» **TASK REQUIREMENTS**: Rewrite every line of the records below as a JSON array of strings, one string per line, leaving out blank lines and the pictures.

» **RECORDS FOR THIS TASK**:
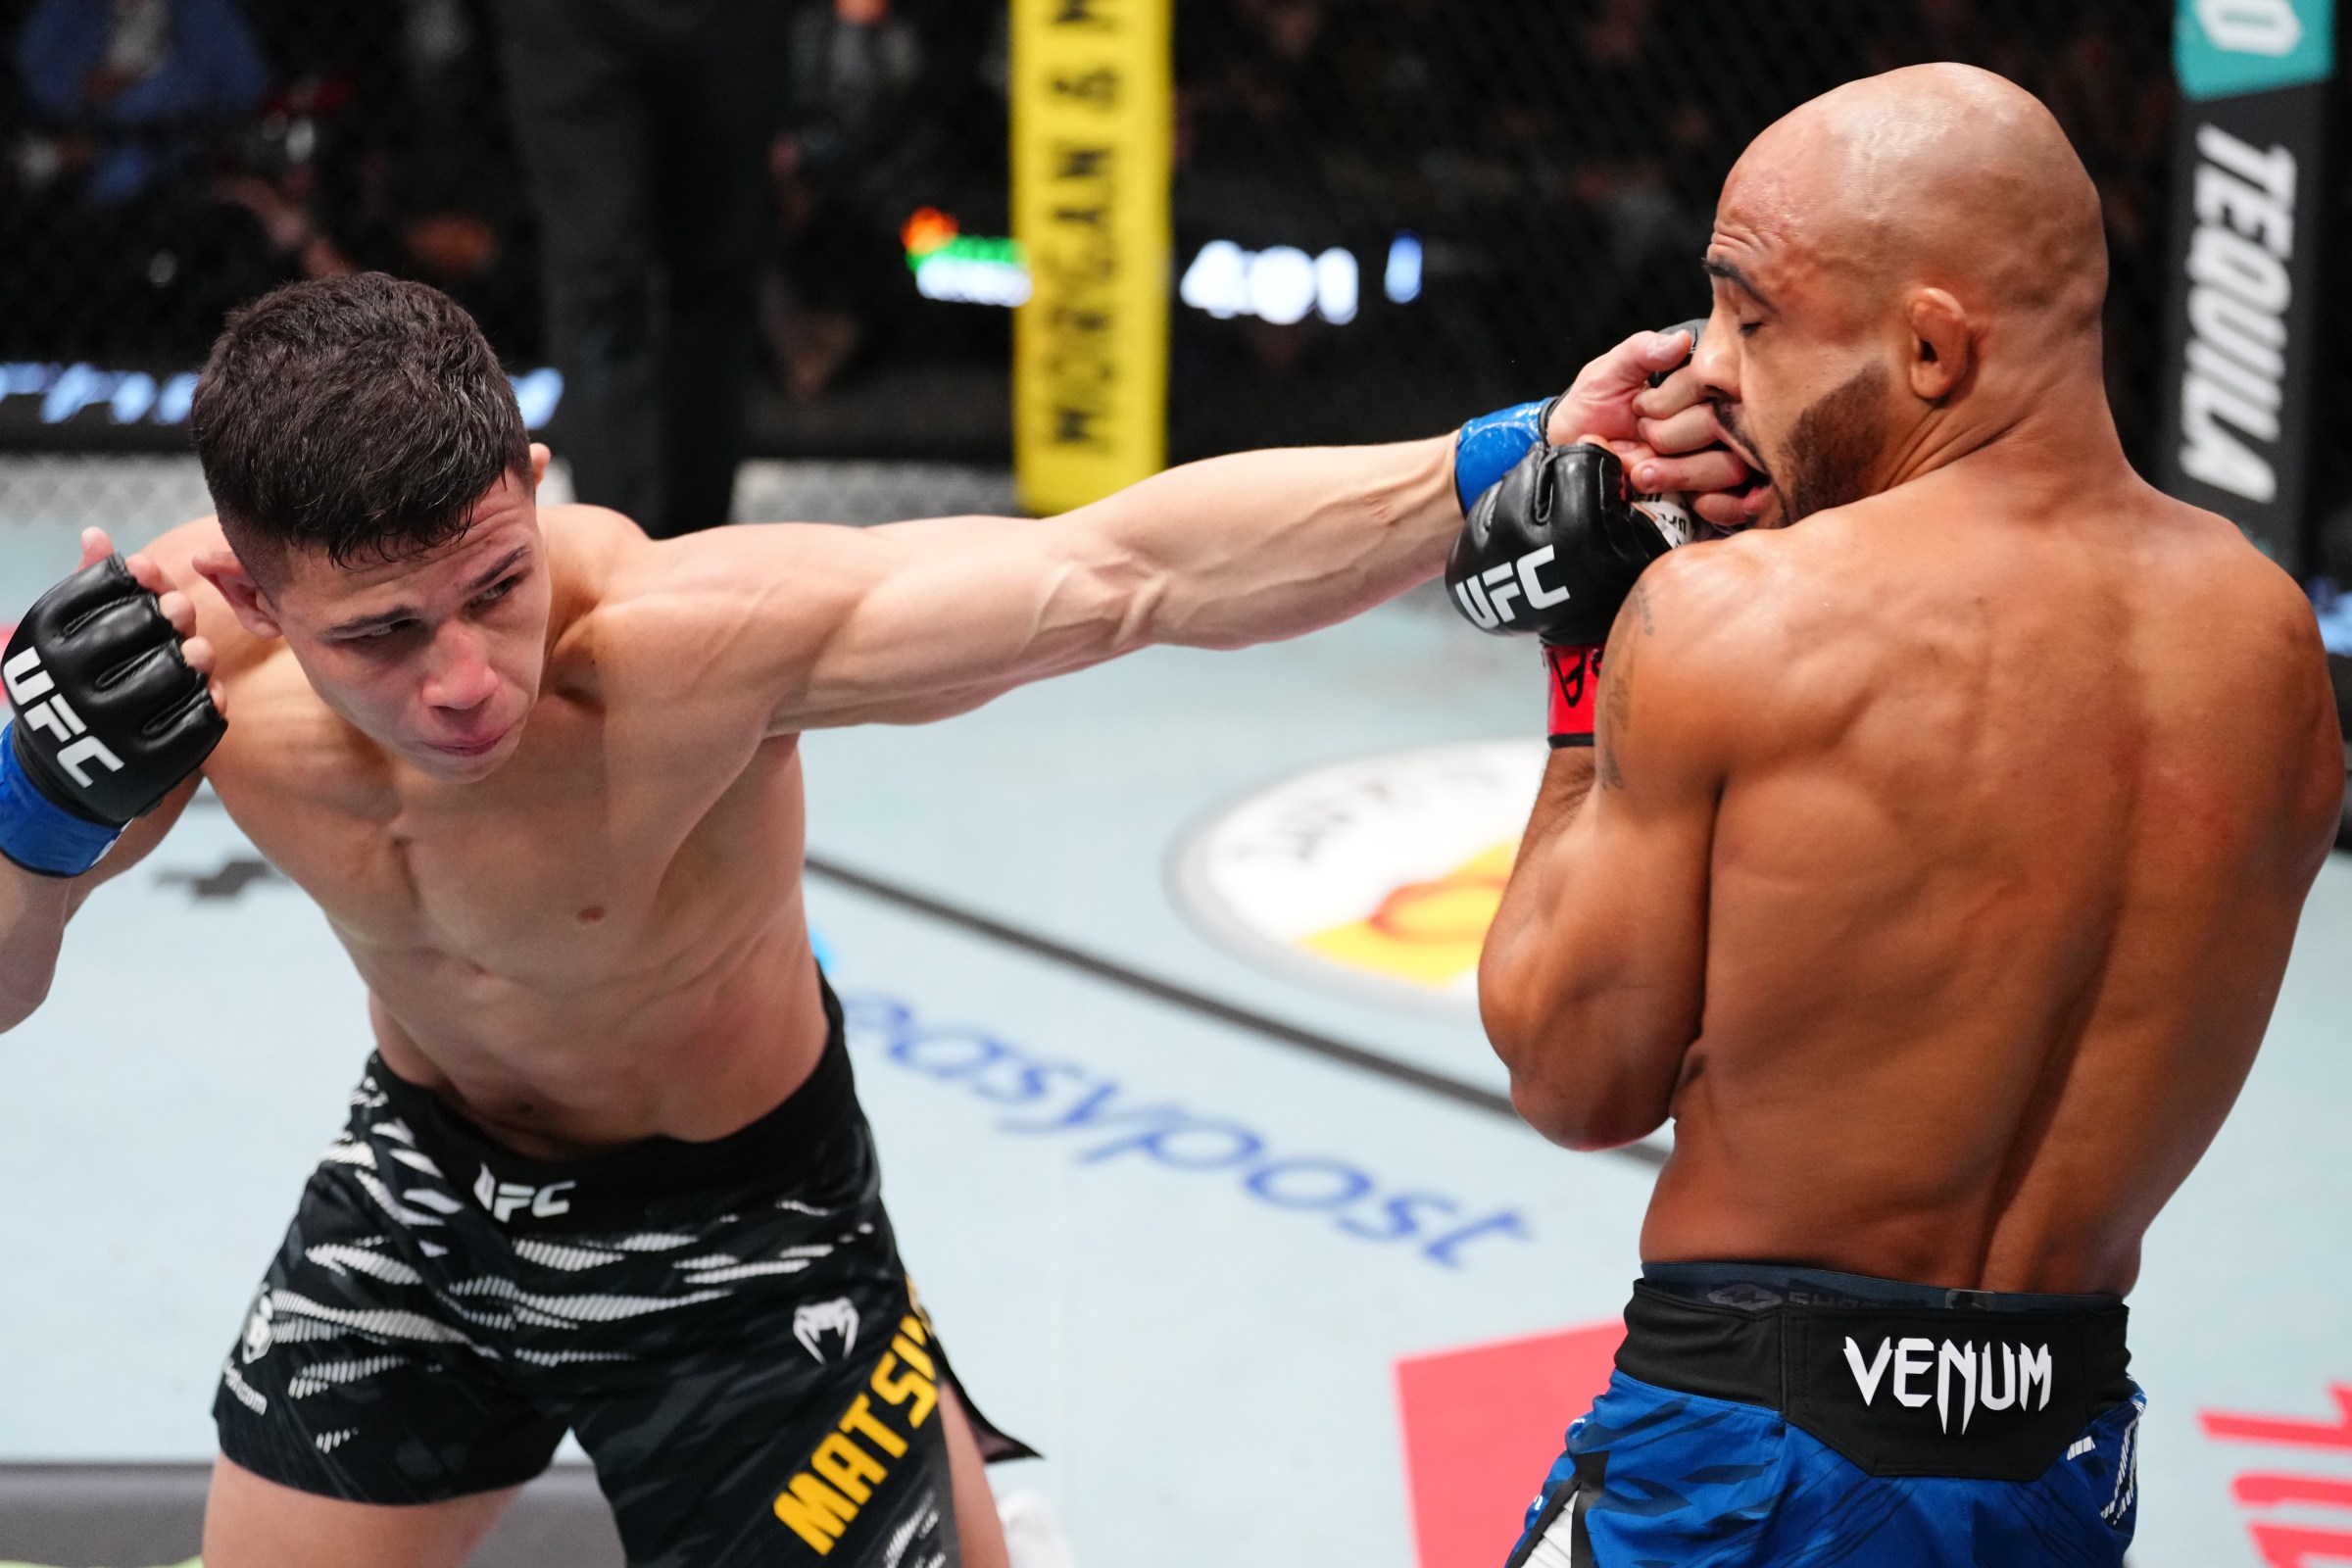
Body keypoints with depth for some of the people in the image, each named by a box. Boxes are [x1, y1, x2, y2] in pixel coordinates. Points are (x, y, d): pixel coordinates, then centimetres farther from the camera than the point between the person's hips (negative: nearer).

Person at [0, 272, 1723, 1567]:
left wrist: (1513, 459, -58)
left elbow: (1124, 570, -48)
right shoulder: (177, 642, -24)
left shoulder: (683, 637, -38)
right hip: (419, 1178, 5)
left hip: (729, 1231, -4)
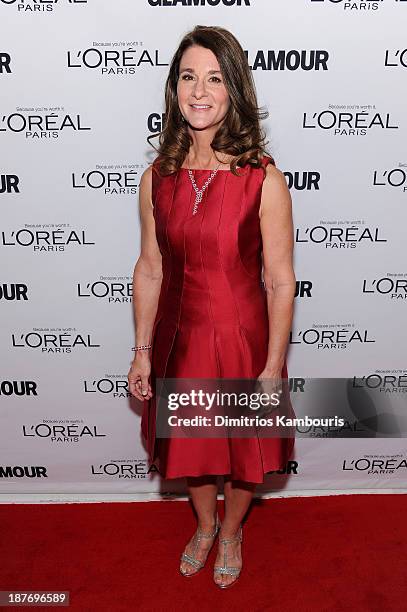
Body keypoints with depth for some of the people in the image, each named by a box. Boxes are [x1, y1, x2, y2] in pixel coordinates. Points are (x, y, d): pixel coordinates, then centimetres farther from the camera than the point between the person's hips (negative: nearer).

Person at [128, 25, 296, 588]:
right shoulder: (157, 179, -5)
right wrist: (143, 350, 3)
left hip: (243, 338, -3)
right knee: (190, 443, 23)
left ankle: (231, 532, 52)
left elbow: (281, 281, -13)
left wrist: (273, 367, -12)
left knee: (243, 446, 19)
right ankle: (205, 525, 55)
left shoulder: (263, 179, -16)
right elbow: (150, 269, 2)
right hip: (180, 337, 3)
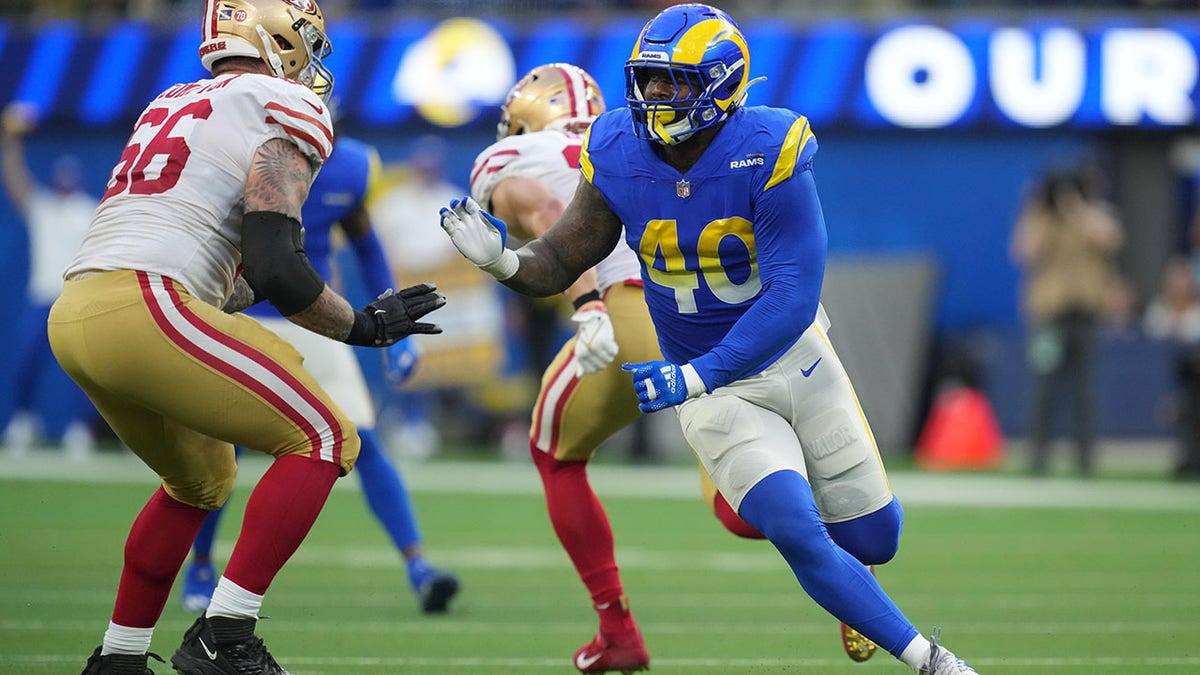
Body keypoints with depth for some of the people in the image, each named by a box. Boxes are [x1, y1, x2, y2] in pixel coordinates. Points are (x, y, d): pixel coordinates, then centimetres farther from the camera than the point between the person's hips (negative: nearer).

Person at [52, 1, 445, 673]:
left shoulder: (173, 106, 27)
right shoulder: (286, 112, 1)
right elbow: (274, 267, -8)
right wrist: (365, 326, 5)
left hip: (73, 315, 9)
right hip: (144, 309, -9)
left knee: (202, 480, 28)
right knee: (324, 439, 1)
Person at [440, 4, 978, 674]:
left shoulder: (766, 154, -25)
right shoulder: (619, 157, -13)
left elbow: (792, 295, -29)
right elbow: (558, 264, -7)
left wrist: (692, 378, -34)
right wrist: (505, 260, -31)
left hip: (796, 359, -1)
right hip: (717, 395, 1)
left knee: (874, 539, 10)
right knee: (798, 536, -18)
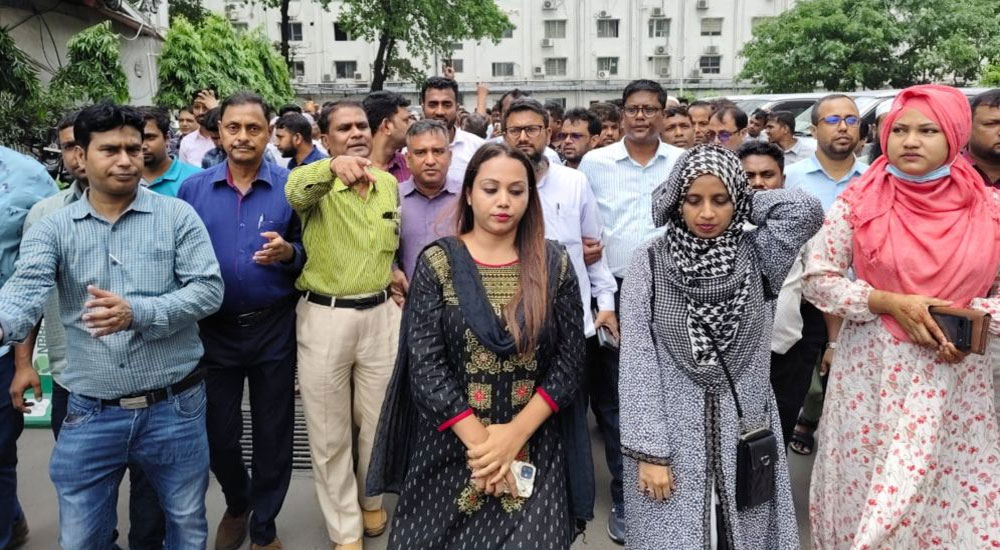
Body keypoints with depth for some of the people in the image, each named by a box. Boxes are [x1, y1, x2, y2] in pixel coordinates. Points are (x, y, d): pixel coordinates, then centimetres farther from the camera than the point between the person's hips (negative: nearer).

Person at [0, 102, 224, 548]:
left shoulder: (177, 216, -2)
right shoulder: (53, 228, 1)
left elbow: (209, 289, -9)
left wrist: (138, 313, -24)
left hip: (174, 408, -1)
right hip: (90, 414, 1)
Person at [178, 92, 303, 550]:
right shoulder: (193, 189, 2)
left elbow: (311, 252, 1)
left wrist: (287, 253, -20)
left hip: (274, 329, -1)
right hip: (214, 329, 2)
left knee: (273, 434, 10)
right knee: (217, 435, 12)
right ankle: (236, 504, 42)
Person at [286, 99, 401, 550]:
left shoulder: (389, 183, 6)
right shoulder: (316, 183, -8)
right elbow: (295, 191, -35)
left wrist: (392, 272, 6)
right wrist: (334, 167, -54)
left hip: (380, 314, 3)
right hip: (324, 317, -3)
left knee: (377, 420, 15)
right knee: (329, 431, 8)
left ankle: (370, 499, 42)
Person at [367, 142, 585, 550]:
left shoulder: (554, 265, -1)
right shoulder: (437, 263, -5)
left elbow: (569, 360, -4)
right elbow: (425, 366, -10)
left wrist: (515, 435, -13)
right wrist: (480, 442, -14)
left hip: (533, 448, 1)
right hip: (451, 446, 0)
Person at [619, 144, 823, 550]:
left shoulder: (758, 255, 0)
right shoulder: (650, 263, -6)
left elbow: (806, 208, -17)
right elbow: (637, 359, -9)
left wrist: (744, 208, -3)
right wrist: (648, 450, -13)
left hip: (744, 433, 2)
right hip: (672, 435, -2)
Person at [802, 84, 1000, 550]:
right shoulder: (858, 202, -3)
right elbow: (817, 280, -4)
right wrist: (889, 303, -15)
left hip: (956, 378, 1)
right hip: (871, 372, -1)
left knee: (955, 495, 8)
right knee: (867, 490, 8)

» **ANSWER TO THE EXERCISE**:
[
  "Body keypoints with depth for some of the people in the image, each named by a box. Boxes are [x1, y1, x2, y2] in pixel coordinates. Points are (x, y, d): pixel coordinates, then centimetres farther from the camera than the point between the person's hips (negative: nearer).",
  "Person at [0, 272, 1723, 1567]:",
  "left wrist: (1513, 459, -58)",
  "left elbow: (1124, 570, -48)",
  "right shoulder: (177, 642, -24)",
  "left shoulder: (683, 637, -38)",
  "right hip: (419, 1178, 5)",
  "left hip: (729, 1231, -4)",
  "Body keypoints with depth for some of the people in the image, each named by a box. Boxes are [x1, y1, x2, y2] in pixel coordinates. Points are (x, y, d): pixel coordinates, then centimetres farther from the camera than the point between the person's hips (negative: nearer).",
  "Person at [128, 25, 296, 588]:",
  "right shoulder: (157, 179, -5)",
  "right wrist: (143, 350, 3)",
  "left hip: (243, 338, -3)",
  "right knee: (190, 443, 23)",
  "left ankle: (231, 532, 52)",
  "left elbow: (281, 281, -13)",
  "left wrist: (273, 367, -12)",
  "left knee: (243, 446, 19)",
  "right ankle: (205, 525, 55)",
  "left shoulder: (263, 179, -16)",
  "right elbow: (150, 269, 2)",
  "right hip: (180, 337, 3)",
  "Body keypoints with depth for some of the people in the image, each named by a box. Boxes are [x1, y1, x2, y2] in pixel coordinates. Points are (x, y, d): pixel coordinates, then centimetres farther from the camera than the point between the person's hips (negative: nearer).",
  "Person at [52, 1, 445, 673]:",
  "left shoulder: (173, 106, 27)",
  "right shoulder: (286, 112, 1)",
  "right elbow: (274, 267, -8)",
  "right wrist: (365, 326, 5)",
  "left hip: (73, 315, 9)",
  "right hip: (144, 309, -9)",
  "left knee: (202, 480, 28)",
  "right knee: (324, 439, 1)",
  "Person at [440, 4, 978, 674]:",
  "left shoulder: (766, 154, -25)",
  "right shoulder: (619, 157, -13)",
  "left elbow: (792, 295, -29)",
  "right elbow: (558, 264, -7)",
  "left wrist: (692, 378, -34)",
  "right wrist: (505, 260, -31)",
  "left hip: (796, 359, -1)",
  "right hip: (717, 395, 1)",
  "left knee: (874, 539, 10)",
  "right knee: (798, 536, -18)",
  "Body keypoints with depth for some of the people in the image, each named by a box. Boxes are [x1, y1, x2, y2] in pixel coordinates. Points are (x, y, d): pixel coordinates, then centimetres farther from the camera than the point between the person's hips (negative: nearer).",
  "Person at [0, 102, 224, 548]:",
  "left shoulder: (177, 216, -2)",
  "right shoulder: (53, 228, 1)",
  "left elbow: (209, 289, -9)",
  "left wrist: (138, 313, -24)",
  "left hip: (174, 408, -1)",
  "right hip: (90, 414, 1)",
  "Person at [178, 92, 303, 550]:",
  "right shoulder: (193, 189, 2)",
  "left elbow: (311, 252, 1)",
  "left wrist: (287, 253, -20)",
  "left hip: (274, 329, -1)",
  "right hip: (214, 329, 2)",
  "left knee: (273, 434, 10)",
  "right knee: (217, 435, 12)",
  "right ankle: (236, 504, 42)",
  "Person at [286, 99, 401, 550]:",
  "left shoulder: (389, 183, 6)",
  "right shoulder: (316, 183, -8)",
  "right elbow: (295, 191, -35)",
  "left wrist: (392, 272, 6)",
  "right wrist: (334, 167, -54)",
  "left hip: (380, 314, 3)",
  "right hip: (324, 317, -3)",
  "left knee: (377, 420, 15)",
  "right knee: (329, 431, 8)",
  "left ankle: (370, 499, 42)",
  "Person at [367, 142, 585, 550]:",
  "left shoulder: (554, 265, -1)",
  "right shoulder: (437, 263, -5)",
  "left elbow: (569, 360, -4)",
  "right elbow: (425, 366, -10)",
  "left wrist: (515, 435, -13)",
  "right wrist: (480, 442, -14)",
  "left hip: (533, 448, 1)",
  "right hip: (451, 446, 0)",
  "Person at [619, 144, 823, 550]:",
  "left shoulder: (758, 255, 0)",
  "right shoulder: (650, 263, -6)",
  "left elbow: (806, 208, -17)",
  "right elbow: (637, 359, -9)",
  "left wrist: (744, 208, -3)",
  "right wrist: (648, 450, -13)",
  "left hip: (744, 433, 2)",
  "right hip: (672, 435, -2)",
  "Person at [802, 84, 1000, 550]:",
  "right shoulder: (858, 202, -3)",
  "right elbow: (817, 280, -4)",
  "right wrist: (889, 303, -15)",
  "left hip: (956, 378, 1)",
  "right hip: (871, 372, -1)",
  "left knee: (955, 495, 8)",
  "right knee: (867, 490, 8)"
]